> [ABOUT THIS EXERCISE] Return, exactly and in full, the lines of the records below starting at the one with "Mormon 2:49 But" and ending at the one with "3 Nephi 13:61", and no other lines.

> [SUPPLIED MATERIAL]
= Beginning of Section =
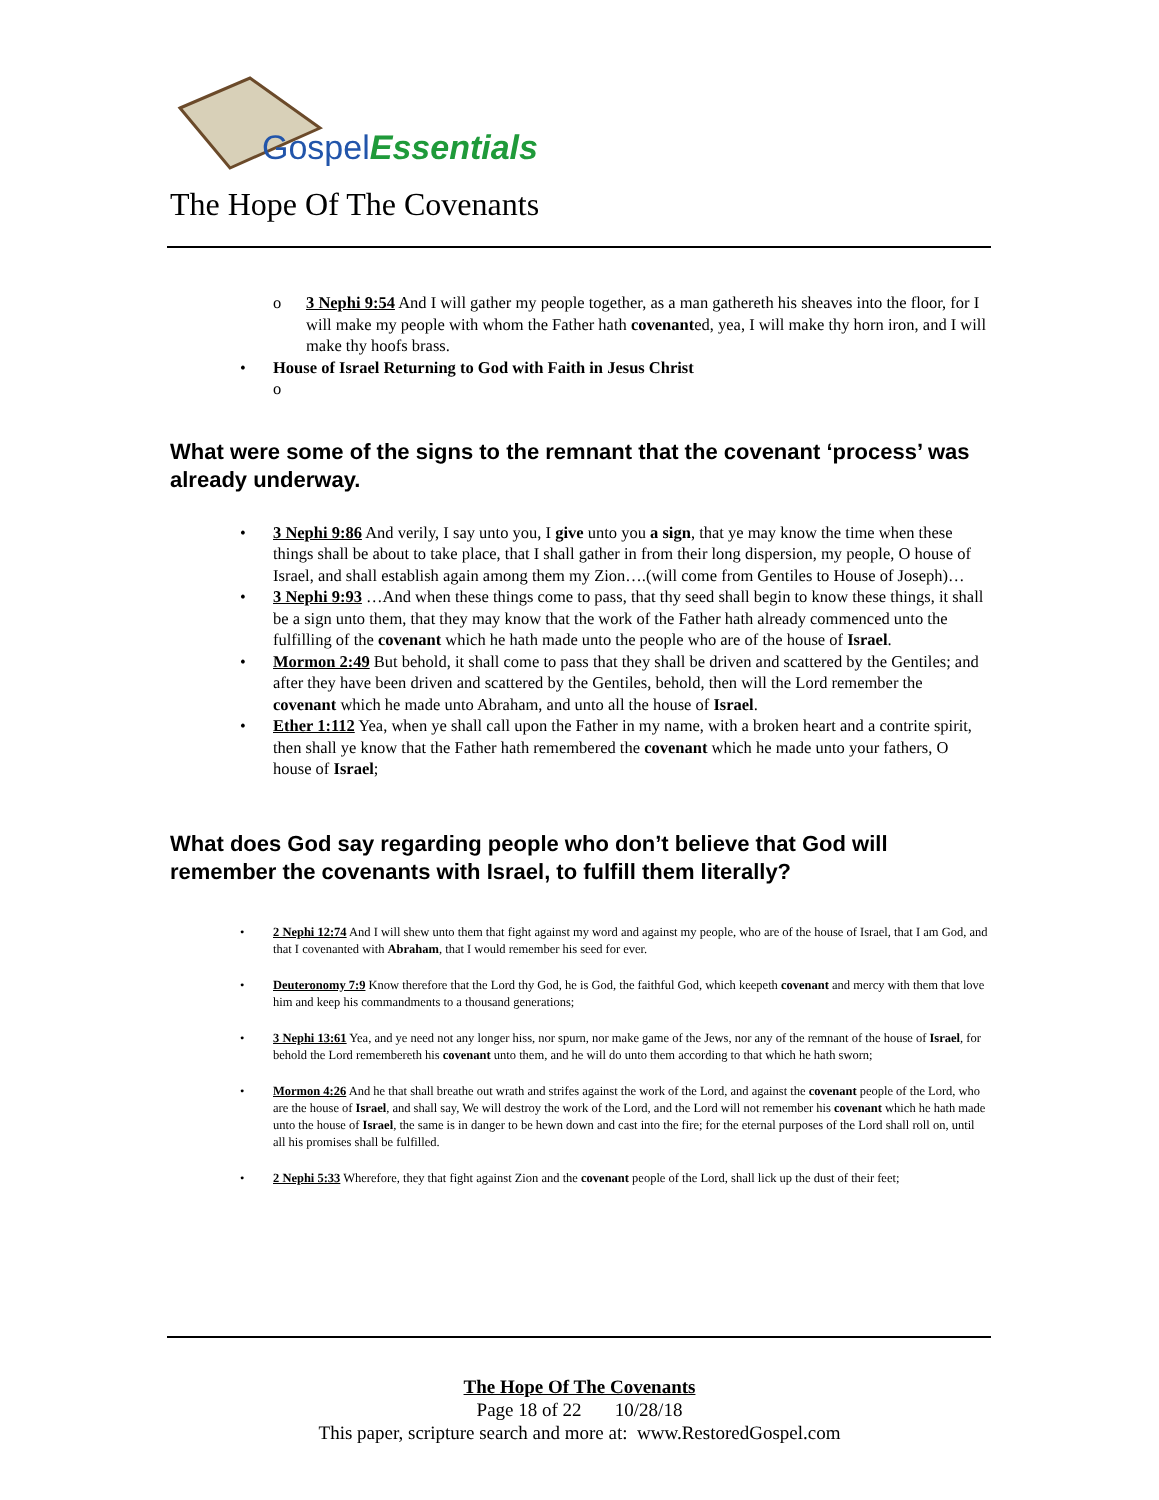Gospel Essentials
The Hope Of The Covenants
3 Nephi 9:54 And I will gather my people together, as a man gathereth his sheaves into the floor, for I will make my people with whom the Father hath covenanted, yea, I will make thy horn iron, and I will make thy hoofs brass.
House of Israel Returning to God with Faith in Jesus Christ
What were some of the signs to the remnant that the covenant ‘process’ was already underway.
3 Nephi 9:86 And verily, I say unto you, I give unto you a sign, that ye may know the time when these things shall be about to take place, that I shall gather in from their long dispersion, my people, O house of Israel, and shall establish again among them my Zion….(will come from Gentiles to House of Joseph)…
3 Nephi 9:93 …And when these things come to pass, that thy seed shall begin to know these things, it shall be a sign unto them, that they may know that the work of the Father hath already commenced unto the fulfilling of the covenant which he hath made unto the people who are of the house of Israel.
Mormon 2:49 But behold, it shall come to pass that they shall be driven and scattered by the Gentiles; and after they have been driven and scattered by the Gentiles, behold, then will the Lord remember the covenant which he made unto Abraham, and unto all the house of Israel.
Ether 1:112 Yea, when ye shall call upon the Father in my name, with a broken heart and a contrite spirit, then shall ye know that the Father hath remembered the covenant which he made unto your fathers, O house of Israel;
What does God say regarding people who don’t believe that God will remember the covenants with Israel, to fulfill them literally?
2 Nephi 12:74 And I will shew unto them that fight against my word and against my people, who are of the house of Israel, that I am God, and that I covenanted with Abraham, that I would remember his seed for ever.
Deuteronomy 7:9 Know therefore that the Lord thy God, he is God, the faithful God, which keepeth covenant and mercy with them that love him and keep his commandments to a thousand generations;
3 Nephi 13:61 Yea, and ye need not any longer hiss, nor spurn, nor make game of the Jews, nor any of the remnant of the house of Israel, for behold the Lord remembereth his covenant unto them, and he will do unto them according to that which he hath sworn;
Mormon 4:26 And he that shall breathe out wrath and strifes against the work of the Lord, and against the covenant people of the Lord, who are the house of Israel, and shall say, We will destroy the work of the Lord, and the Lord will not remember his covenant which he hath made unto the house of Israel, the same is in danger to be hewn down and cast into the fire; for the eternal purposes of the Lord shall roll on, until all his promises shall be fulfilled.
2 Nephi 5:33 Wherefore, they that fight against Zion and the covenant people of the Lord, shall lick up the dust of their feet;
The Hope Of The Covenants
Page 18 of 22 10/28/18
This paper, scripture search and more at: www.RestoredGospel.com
= End of Section =
= Beginning of Section =
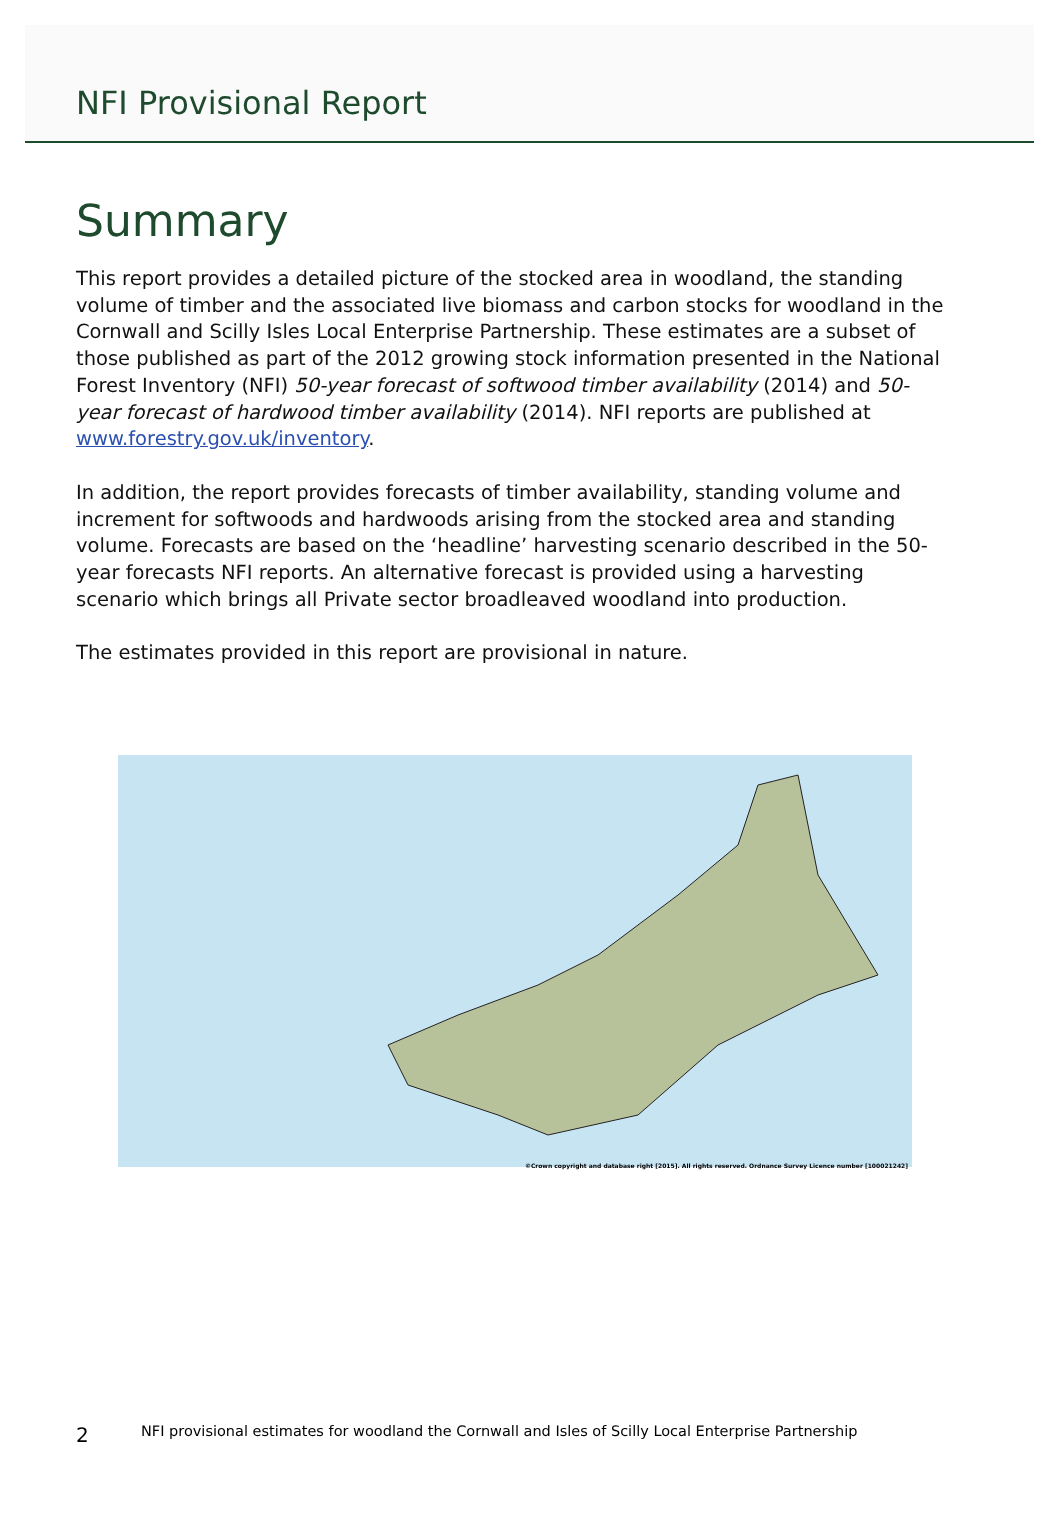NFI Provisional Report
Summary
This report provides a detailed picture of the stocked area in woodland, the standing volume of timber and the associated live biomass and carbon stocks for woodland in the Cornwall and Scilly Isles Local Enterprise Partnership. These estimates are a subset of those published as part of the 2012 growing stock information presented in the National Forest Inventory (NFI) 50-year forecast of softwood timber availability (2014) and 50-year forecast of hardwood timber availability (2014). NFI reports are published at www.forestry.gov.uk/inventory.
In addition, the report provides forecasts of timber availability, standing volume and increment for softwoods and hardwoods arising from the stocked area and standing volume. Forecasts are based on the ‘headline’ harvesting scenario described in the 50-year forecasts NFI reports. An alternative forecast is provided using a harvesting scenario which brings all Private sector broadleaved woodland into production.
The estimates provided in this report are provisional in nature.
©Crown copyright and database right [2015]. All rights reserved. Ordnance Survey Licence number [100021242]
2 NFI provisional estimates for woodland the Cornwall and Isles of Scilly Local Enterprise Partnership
= End of Section =
> [SOLUTION BELOW]
Mormon 2:49 But behold, it shall come to pass that they shall be driven and scattered by the Gentiles; and after they have been driven and scattered by the Gentiles, behold, then will the Lord remember the covenant which he made unto Abraham, and unto all the house of Israel.
Ether 1:112 Yea, when ye shall call upon the Father in my name, with a broken heart and a contrite spirit, then shall ye know that the Father hath remembered the covenant which he made unto your fathers, O house of Israel;
What does God say regarding people who don’t believe that God will remember the covenants with Israel, to fulfill them literally?
2 Nephi 12:74 And I will shew unto them that fight against my word and against my people, who are of the house of Israel, that I am God, and that I covenanted with Abraham, that I would remember his seed for ever.
Deuteronomy 7:9 Know therefore that the Lord thy God, he is God, the faithful God, which keepeth covenant and mercy with them that love him and keep his commandments to a thousand generations;
3 Nephi 13:61 Yea, and ye need not any longer hiss, nor spurn, nor make game of the Jews, nor any of the remnant of the house of Israel, for behold the Lord remembereth his covenant unto them, and he will do unto them according to that which he hath sworn;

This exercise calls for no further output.